大谷に気付かれてはまずいのでもう枷はつけ直していたし、城主である三成が夜毎半ば罪人扱いの官兵衛の元へ行けばよからぬ噂が立つというのに。何度諭しても三成はその行動をやめようとはしなかった。
官兵衛の側ならば、夜も悪夢に魘されずに眠ることができる。
だから側にいるだけだと言いながら、三成は来るべき戦の為に精力的に動き続けていた。臣下たちと軍議を重ね、東へ居城を移した家康を徹底的に打ちのめそうと主張する大谷の意見を退け。同盟している他軍との連携も考え、野戦にすることを選んだ時に周囲から漏れたのはこれが本当にあの三成様かという声。
ただ目の前の敵を討ち倒すことしか考えていなかった過去の彼を知っている人間にとって、それは驚くべき事なのだろうが。官兵衛の影での助言もあったし、なにより三成は佐助の処刑を経て大きく成長したのだ。
自分にとって正しいことを全ての人間が受け入れてくれるとは限らない。
家康と三成の和平が正しいことと信じ、首をはねられる寸前まで追い込まれた佐助。彼のことを考えると猪突猛進を信条としているのではと陰口をたたかれていた三成も、様々な事を考えざるを得ない。
各地から集まってくる物資。
悪天候に巻き込まれることを考え厳重に密封される火薬や大筒の類。
物資の管理は得意な三成だが、さすがに各地の軍を巻き込む大戦に向けて集まる物資を一人で管理はできなかったらしい。大谷や官兵衛の手を借り、時には部下たちを叱りつけ。日々疲れ果て眠るのは、官兵衛の腕の中。
しかし三成から性的な関係を求めてくることはなかった。
ただ官兵衛の腕に己の腕を絡ませ、数刻だけ落ちついた寝息を立て。日が昇る前に、注意深く辺りを見回しながら部屋へ戻っていく。
子供のように体を擦りつけ甘えてくる三成に、体の奥底から愛おしさが湧き上がっては来るが、そこで抱いてしまうわけにはいかなかった。周囲の人間に気がつかれてしまうし、なにより三成がそれを望んでいない。

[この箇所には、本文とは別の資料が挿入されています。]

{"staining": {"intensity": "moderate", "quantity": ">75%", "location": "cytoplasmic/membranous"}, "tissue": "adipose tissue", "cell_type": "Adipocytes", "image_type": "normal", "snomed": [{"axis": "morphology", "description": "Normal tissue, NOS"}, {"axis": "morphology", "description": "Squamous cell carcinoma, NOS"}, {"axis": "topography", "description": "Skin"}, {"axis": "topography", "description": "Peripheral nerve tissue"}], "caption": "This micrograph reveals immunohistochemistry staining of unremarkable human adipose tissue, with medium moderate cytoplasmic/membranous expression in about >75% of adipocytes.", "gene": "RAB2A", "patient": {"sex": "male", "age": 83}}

そんな理由で官兵衛は毎晩必死に耐えていた訳なのだが。
さすがに疲れてしまったので少しの間うとうとし、次に目を覚ましたした時には三成の姿はもう自分の布団の内から消えてしまっていた。窓の方を見れば、障子から透けて見える月はまだ空の高いところに鎮座している。
普段はもう少し月が下に落ちてから自分の部屋に戻るというのに。
今日は早めに戻りたかったのだろう、そう結論づけてそのまま眠ってしまおうかとも思ったのだが、どうにも落ち着かない。愛しい存在が目の前にいるというのに、手を出すこともできず。毎夜悶々とさせられていたのに、いなくなると寂しいというのはなんて自分勝手な考えなのだろう。
夜の空気は昼よりも遙かに冷たい。
だが優しさを含んだ静寂が体に触れ、奇妙な安堵感を官兵衛に与えてくれる。この心地よい静寂に誘われて外に出てしまったのだろうか、それならばきっと三成がいるのはあの場所に違いない。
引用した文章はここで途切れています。